SUPPLIED DATA:
----

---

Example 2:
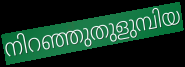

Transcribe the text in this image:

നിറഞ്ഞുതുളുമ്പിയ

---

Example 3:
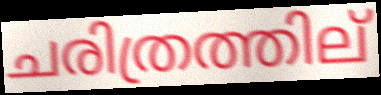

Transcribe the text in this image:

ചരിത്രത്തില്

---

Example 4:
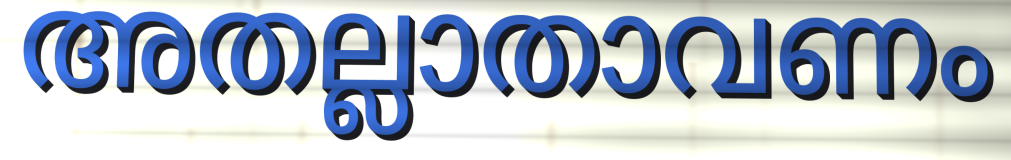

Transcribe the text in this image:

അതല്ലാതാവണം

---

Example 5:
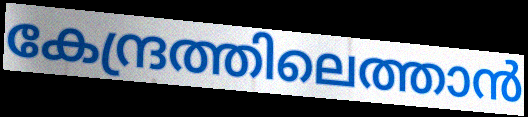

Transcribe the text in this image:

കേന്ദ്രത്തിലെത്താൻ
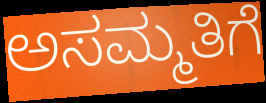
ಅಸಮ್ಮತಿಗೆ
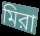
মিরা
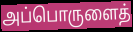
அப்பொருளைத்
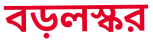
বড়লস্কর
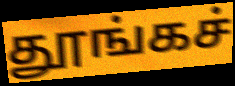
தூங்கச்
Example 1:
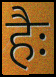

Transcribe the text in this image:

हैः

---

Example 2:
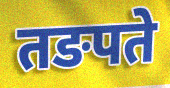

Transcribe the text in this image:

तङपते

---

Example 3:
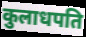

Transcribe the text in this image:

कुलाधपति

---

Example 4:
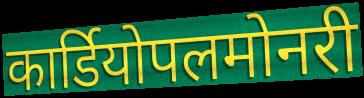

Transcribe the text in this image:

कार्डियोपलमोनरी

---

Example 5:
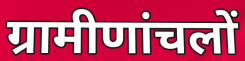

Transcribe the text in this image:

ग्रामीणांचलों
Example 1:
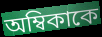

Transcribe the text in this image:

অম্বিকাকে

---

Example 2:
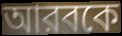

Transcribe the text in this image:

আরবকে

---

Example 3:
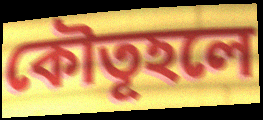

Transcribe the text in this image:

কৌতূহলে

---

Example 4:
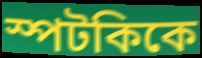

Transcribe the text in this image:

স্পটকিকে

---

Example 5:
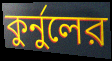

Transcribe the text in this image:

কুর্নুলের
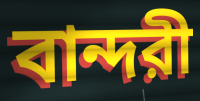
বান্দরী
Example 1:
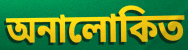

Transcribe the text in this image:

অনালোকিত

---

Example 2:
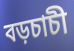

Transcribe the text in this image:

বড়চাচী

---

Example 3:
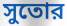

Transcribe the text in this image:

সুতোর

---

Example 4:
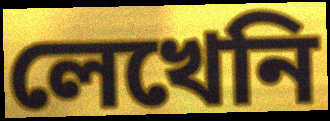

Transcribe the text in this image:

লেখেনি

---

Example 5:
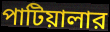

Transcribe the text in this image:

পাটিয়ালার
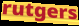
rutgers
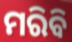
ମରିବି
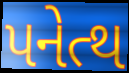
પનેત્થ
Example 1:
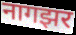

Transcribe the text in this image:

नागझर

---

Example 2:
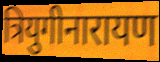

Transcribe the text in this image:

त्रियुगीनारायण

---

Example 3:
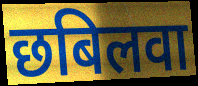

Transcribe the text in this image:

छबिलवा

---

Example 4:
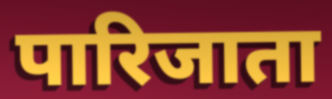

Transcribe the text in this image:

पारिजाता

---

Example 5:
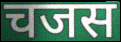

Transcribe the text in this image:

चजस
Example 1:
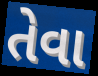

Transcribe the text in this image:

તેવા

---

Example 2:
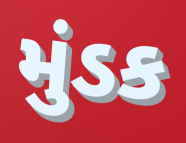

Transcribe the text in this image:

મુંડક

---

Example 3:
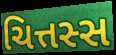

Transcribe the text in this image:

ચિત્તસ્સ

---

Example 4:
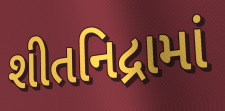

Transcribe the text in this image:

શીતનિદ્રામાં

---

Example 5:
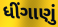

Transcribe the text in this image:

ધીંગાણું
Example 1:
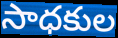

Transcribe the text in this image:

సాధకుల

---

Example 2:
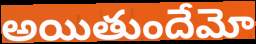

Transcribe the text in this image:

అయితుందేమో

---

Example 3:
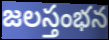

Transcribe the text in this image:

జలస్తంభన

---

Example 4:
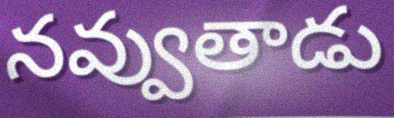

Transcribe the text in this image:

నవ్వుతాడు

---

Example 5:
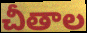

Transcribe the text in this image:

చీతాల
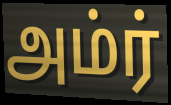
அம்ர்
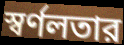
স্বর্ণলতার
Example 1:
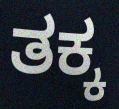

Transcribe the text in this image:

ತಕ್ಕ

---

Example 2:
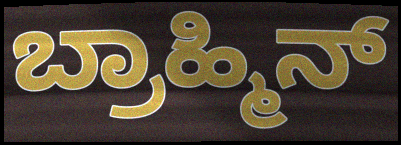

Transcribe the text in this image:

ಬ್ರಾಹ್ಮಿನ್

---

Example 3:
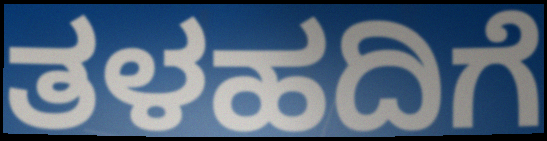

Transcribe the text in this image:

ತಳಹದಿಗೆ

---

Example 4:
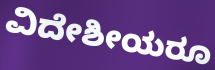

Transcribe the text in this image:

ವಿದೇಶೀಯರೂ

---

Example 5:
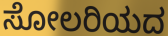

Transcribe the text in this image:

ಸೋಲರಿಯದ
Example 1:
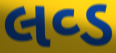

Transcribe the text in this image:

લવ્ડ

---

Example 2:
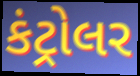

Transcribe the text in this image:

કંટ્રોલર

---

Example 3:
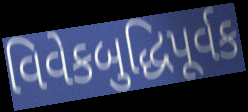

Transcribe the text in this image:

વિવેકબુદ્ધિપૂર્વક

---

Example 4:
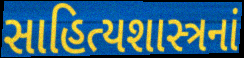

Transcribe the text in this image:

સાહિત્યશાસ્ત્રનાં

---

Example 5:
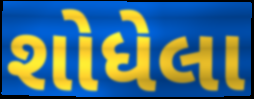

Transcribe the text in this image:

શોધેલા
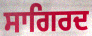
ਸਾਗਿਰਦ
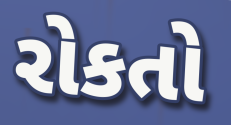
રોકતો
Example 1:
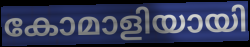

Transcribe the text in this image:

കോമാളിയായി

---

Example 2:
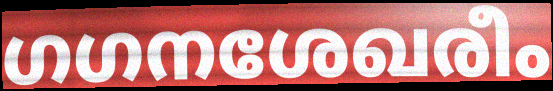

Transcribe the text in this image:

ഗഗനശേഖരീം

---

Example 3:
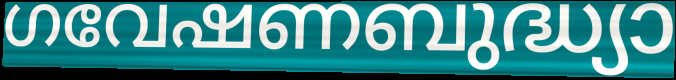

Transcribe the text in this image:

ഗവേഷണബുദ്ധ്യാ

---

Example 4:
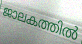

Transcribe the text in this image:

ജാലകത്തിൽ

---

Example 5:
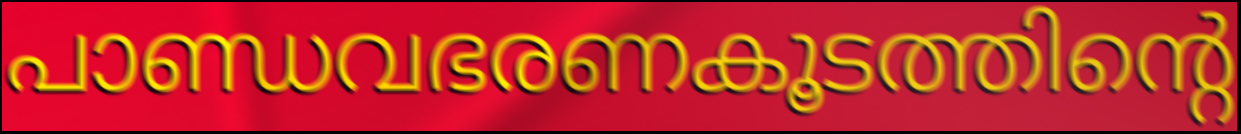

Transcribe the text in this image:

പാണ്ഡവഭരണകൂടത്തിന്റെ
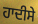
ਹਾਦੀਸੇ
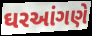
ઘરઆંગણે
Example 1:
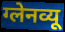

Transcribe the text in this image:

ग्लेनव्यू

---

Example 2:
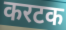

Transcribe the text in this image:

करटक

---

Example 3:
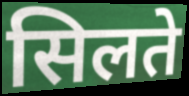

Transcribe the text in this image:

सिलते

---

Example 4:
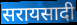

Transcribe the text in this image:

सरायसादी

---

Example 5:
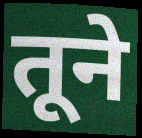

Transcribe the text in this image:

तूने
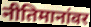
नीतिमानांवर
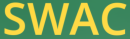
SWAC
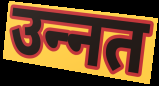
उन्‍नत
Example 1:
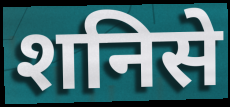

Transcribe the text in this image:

----

WHAT TO WORK ON: Please retype the records above exactly, excluding every picture.

EXERCISE SOLUTION:
---

Example 2:

Transcribe the text in this image:

നിറഞ്ഞുതുളുമ്പിയ

---

Example 3:

Transcribe the text in this image:

ചരിത്രത്തില്

---

Example 4:

Transcribe the text in this image:

അതല്ലാതാവണം

---

Example 5:

Transcribe the text in this image:

കേന്ദ്രത്തിലെത്താൻ
ಅಸಮ್ಮತಿಗೆ
মিরা
அப்பொருளைத்
বড়লস্কর
தூங்கச்
Example 1:

Transcribe the text in this image:

हैः

---

Example 2:

Transcribe the text in this image:

तङपते

---

Example 3:

Transcribe the text in this image:

कुलाधपति

---

Example 4:

Transcribe the text in this image:

कार्डियोपलमोनरी

---

Example 5:

Transcribe the text in this image:

ग्रामीणांचलों
Example 1:

Transcribe the text in this image:

অম্বিকাকে

---

Example 2:

Transcribe the text in this image:

আরবকে

---

Example 3:

Transcribe the text in this image:

কৌতূহলে

---

Example 4:

Transcribe the text in this image:

স্পটকিকে

---

Example 5:

Transcribe the text in this image:

কুর্নুলের
বান্দরী
Example 1:

Transcribe the text in this image:

অনালোকিত

---

Example 2:

Transcribe the text in this image:

বড়চাচী

---

Example 3:

Transcribe the text in this image:

সুতোর

---

Example 4:

Transcribe the text in this image:

লেখেনি

---

Example 5:

Transcribe the text in this image:

পাটিয়ালার
rutgers
ମରିବି
પનેત્થ
Example 1:

Transcribe the text in this image:

नागझर

---

Example 2:

Transcribe the text in this image:

त्रियुगीनारायण

---

Example 3:

Transcribe the text in this image:

छबिलवा

---

Example 4:

Transcribe the text in this image:

पारिजाता

---

Example 5:

Transcribe the text in this image:

चजस
Example 1:

Transcribe the text in this image:

તેવા

---

Example 2:

Transcribe the text in this image:

મુંડક

---

Example 3:

Transcribe the text in this image:

ચિત્તસ્સ

---

Example 4:

Transcribe the text in this image:

શીતનિદ્રામાં

---

Example 5:

Transcribe the text in this image:

ધીંગાણું
Example 1:

Transcribe the text in this image:

సాధకుల

---

Example 2:

Transcribe the text in this image:

అయితుందేమో

---

Example 3:

Transcribe the text in this image:

జలస్తంభన

---

Example 4:

Transcribe the text in this image:

నవ్వుతాడు

---

Example 5:

Transcribe the text in this image:

చీతాల
அம்ர்
স্বর্ণলতার
Example 1:

Transcribe the text in this image:

ತಕ್ಕ

---

Example 2:

Transcribe the text in this image:

ಬ್ರಾಹ್ಮಿನ್

---

Example 3:

Transcribe the text in this image:

ತಳಹದಿಗೆ

---

Example 4:

Transcribe the text in this image:

ವಿದೇಶೀಯರೂ

---

Example 5:

Transcribe the text in this image:

ಸೋಲರಿಯದ
Example 1:

Transcribe the text in this image:

લવ્ડ

---

Example 2:

Transcribe the text in this image:

કંટ્રોલર

---

Example 3:

Transcribe the text in this image:

વિવેકબુદ્ધિપૂર્વક

---

Example 4:

Transcribe the text in this image:

સાહિત્યશાસ્ત્રનાં

---

Example 5:

Transcribe the text in this image:

શોધેલા
ਸਾਗਿਰਦ
રોકતો
Example 1:

Transcribe the text in this image:

കോമാളിയായി

---

Example 2:

Transcribe the text in this image:

ഗഗനശേഖരീം

---

Example 3:

Transcribe the text in this image:

ഗവേഷണബുദ്ധ്യാ

---

Example 4:

Transcribe the text in this image:

ജാലകത്തിൽ

---

Example 5:

Transcribe the text in this image:

പാണ്ഡവഭരണകൂടത്തിന്റെ
ਹਾਦੀਸੇ
ઘરઆંગણે
Example 1:

Transcribe the text in this image:

ग्लेनव्यू

---

Example 2:

Transcribe the text in this image:

करटक

---

Example 3:

Transcribe the text in this image:

सिलते

---

Example 4:

Transcribe the text in this image:

सरायसादी

---

Example 5:

Transcribe the text in this image:

तूने
नीतिमानांवर
SWAC
उन्‍नत
Example 1:

Transcribe the text in this image:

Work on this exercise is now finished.